Getting the ExtractingRequestHandler to work in Solr

5.5k views Asked by At

I am attempting to get Solr to work with Tika so I can index Word and PDF documents in my Drupal web site.

I've looked at the Wiki page and this page and they indicate adding a requestHandler in solrconfig.xml.

I did that and now Solr throws an exception:

org.apache.solr.common.SolrException: Error loading class 'org.apache.solr.handler.extraction.ExtractingRequestHandler'

I have did some searches and see that others have had this problem but see no easy fix. I'm using Solr 3.4.0 on Windows Server 2003. Any ideas about how to resolve this?

As a side note I've got Drupal using Solr for searching and that is working. But what I cannot get working is to have Solr index PDF and Word documents. I'm sure this is a common need for most web sites but I have spent days on this and I cannot believe it is this poorly documented and this hard to figure out.

1

There are 1 answers

3
Jayendra On BEST ANSWER

If you are running Solr from the example directory with the jetty setup, it should run as is without any changes.

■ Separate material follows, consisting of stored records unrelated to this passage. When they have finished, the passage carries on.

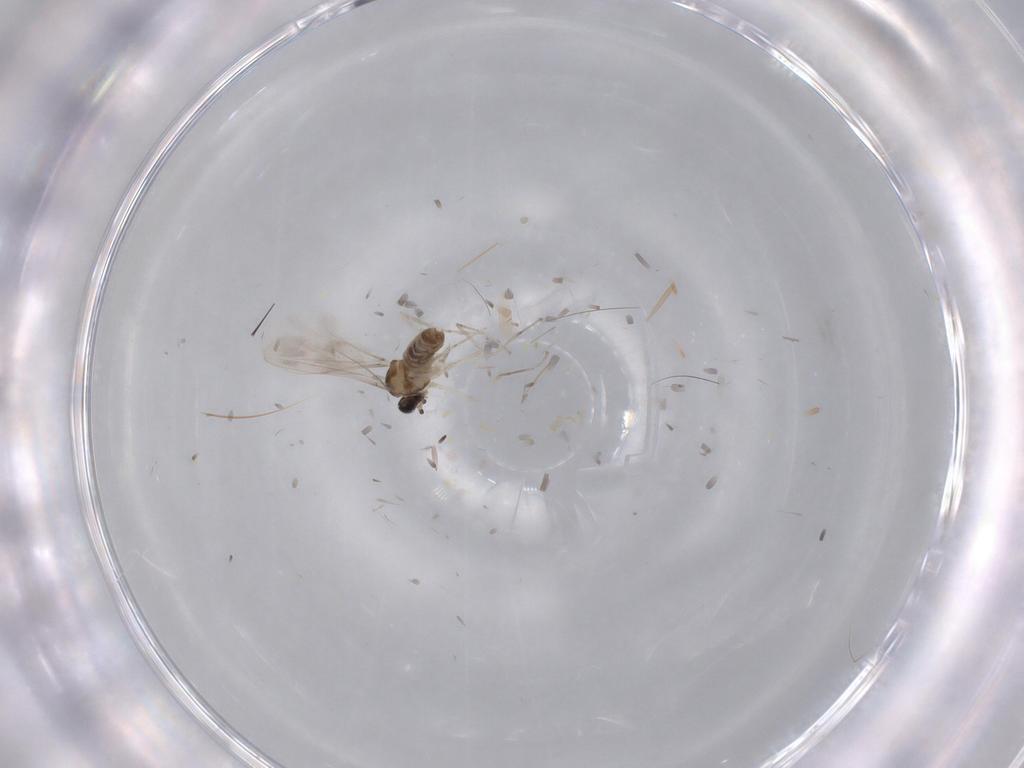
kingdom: Animalia
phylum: Arthropoda
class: Insecta
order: Diptera
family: Cecidomyiidae
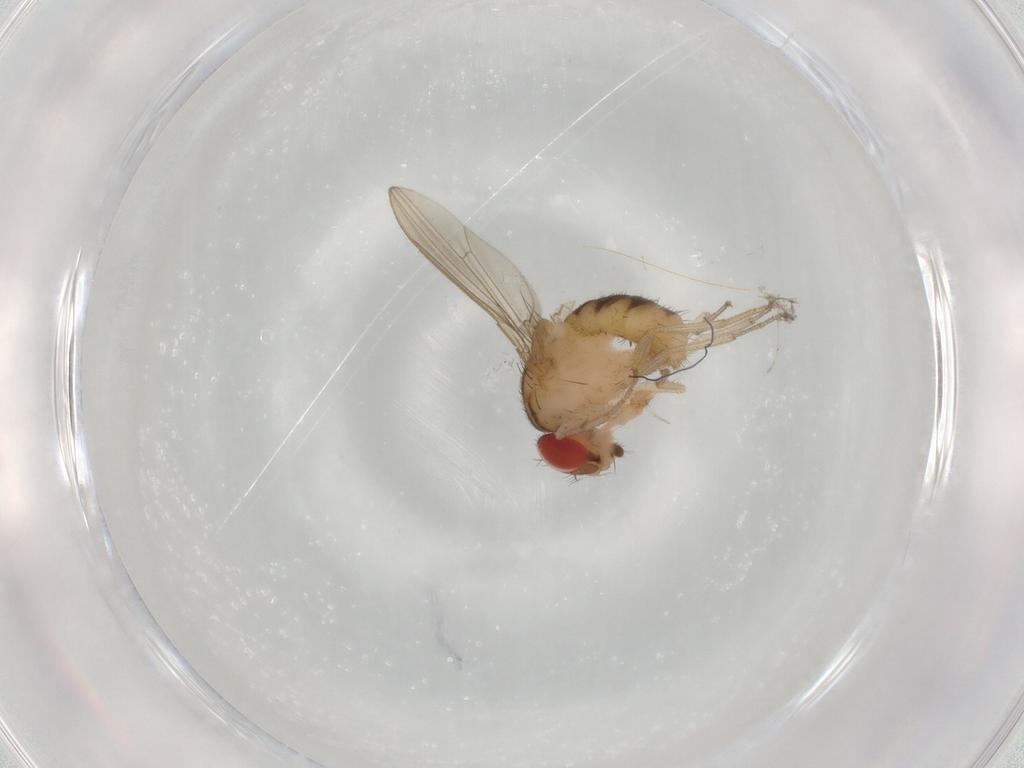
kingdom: Animalia
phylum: Arthropoda
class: Insecta
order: Diptera
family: Drosophilidae
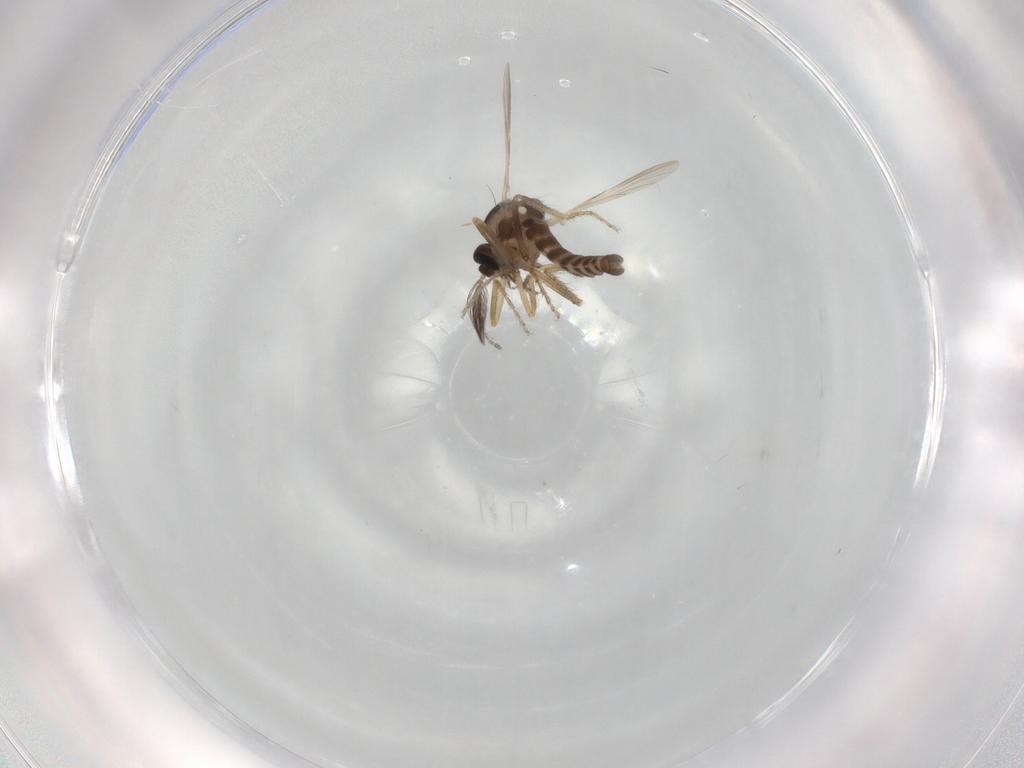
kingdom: Animalia
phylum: Arthropoda
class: Insecta
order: Diptera
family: Ceratopogonidae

However, for multicore setup you would need to copy the jars into the lib directory.

If you check the solrconfig in the example folders, it includes the jars for solr cell and extraction libraries.

solrconfig.xml -

Uncomment this line to include all the lib jars -

<lib dir="./lib" />

Copy the jars from these folders to your multicore lib folder. These jars for used for extraction. (Apache pdfbox, poi, fontbox etc)

<lib dir="../../dist/" regex="apache-solr-cell-\d.*\.jar" />
<lib dir="../../contrib/extraction/lib" />

When you start Solr, you should see all the jars loaded. Should get you working.